Items from a data source
== == ==

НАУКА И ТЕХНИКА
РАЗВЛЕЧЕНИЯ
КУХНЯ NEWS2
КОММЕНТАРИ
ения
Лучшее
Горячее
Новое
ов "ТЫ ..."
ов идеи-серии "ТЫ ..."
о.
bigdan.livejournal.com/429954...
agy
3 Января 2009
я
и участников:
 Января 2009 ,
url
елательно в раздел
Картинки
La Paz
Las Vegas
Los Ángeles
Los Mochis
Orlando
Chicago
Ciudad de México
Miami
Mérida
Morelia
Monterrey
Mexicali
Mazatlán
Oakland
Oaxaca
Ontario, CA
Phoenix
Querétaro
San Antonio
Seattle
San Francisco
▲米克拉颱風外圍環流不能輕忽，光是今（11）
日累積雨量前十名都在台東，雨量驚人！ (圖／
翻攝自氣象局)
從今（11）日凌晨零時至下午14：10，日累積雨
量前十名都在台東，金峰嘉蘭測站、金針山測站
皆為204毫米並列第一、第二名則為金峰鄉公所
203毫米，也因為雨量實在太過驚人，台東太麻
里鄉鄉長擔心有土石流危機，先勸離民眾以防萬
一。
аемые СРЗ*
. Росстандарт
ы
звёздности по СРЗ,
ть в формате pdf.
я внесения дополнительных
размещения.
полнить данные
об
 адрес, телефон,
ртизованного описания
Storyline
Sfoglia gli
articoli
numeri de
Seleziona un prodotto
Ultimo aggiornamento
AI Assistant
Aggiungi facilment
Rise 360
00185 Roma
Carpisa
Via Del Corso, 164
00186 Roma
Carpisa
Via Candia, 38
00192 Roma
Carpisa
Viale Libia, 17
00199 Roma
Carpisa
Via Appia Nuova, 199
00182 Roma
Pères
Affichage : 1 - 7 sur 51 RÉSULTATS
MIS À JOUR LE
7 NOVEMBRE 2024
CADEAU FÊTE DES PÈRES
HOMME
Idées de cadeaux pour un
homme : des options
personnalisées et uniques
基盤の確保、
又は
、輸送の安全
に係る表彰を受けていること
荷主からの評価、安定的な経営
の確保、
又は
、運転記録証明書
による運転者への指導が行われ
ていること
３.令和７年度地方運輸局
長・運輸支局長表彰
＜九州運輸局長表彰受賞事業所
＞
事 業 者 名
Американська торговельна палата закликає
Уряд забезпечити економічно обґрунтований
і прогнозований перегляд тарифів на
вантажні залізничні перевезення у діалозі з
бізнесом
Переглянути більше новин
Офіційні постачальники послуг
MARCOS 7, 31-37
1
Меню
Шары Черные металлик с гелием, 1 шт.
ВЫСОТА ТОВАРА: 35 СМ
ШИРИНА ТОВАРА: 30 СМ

== == ==

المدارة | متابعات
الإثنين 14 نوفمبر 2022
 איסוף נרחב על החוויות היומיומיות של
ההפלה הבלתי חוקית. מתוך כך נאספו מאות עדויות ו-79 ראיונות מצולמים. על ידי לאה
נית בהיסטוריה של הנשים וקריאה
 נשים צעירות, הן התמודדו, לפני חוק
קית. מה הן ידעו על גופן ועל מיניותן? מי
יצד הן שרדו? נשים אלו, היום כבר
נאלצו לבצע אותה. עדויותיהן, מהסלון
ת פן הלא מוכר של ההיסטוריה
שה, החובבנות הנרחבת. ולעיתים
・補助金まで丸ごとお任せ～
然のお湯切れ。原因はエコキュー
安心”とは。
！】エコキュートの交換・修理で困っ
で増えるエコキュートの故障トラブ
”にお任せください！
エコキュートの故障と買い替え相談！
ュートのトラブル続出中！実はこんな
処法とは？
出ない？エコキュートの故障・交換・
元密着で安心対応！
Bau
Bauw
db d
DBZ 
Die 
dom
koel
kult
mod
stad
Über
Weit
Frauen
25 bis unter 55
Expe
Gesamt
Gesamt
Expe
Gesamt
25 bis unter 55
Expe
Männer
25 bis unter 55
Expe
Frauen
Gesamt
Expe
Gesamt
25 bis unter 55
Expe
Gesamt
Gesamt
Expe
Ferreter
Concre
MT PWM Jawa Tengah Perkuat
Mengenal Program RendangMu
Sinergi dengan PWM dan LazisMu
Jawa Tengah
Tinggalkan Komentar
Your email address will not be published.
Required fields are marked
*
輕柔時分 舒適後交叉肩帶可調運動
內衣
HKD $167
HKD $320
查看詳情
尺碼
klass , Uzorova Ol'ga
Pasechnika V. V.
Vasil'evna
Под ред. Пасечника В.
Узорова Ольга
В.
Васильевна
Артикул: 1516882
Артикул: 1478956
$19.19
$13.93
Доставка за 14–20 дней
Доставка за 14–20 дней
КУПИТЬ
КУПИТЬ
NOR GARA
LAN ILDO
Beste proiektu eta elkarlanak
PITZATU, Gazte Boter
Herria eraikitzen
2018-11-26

== == ==

Exercise
Copy out the part of the material that opens with the line containing "المدارة | متابعات" and closes with the line containing "קית. מה הן ידעו על גופן ועל מיניותן? מי", leaving every line as it is.

Result
المدارة | متابعات
الإثنين 14 نوفمبر 2022
 איסוף נרחב על החוויות היומיומיות של
ההפלה הבלתי חוקית. מתוך כך נאספו מאות עדויות ו-79 ראיונות מצולמים. על ידי לאה
נית בהיסטוריה של הנשים וקריאה
 נשים צעירות, הן התמודדו, לפני חוק
קית. מה הן ידעו על גופן ועל מיניותן? מי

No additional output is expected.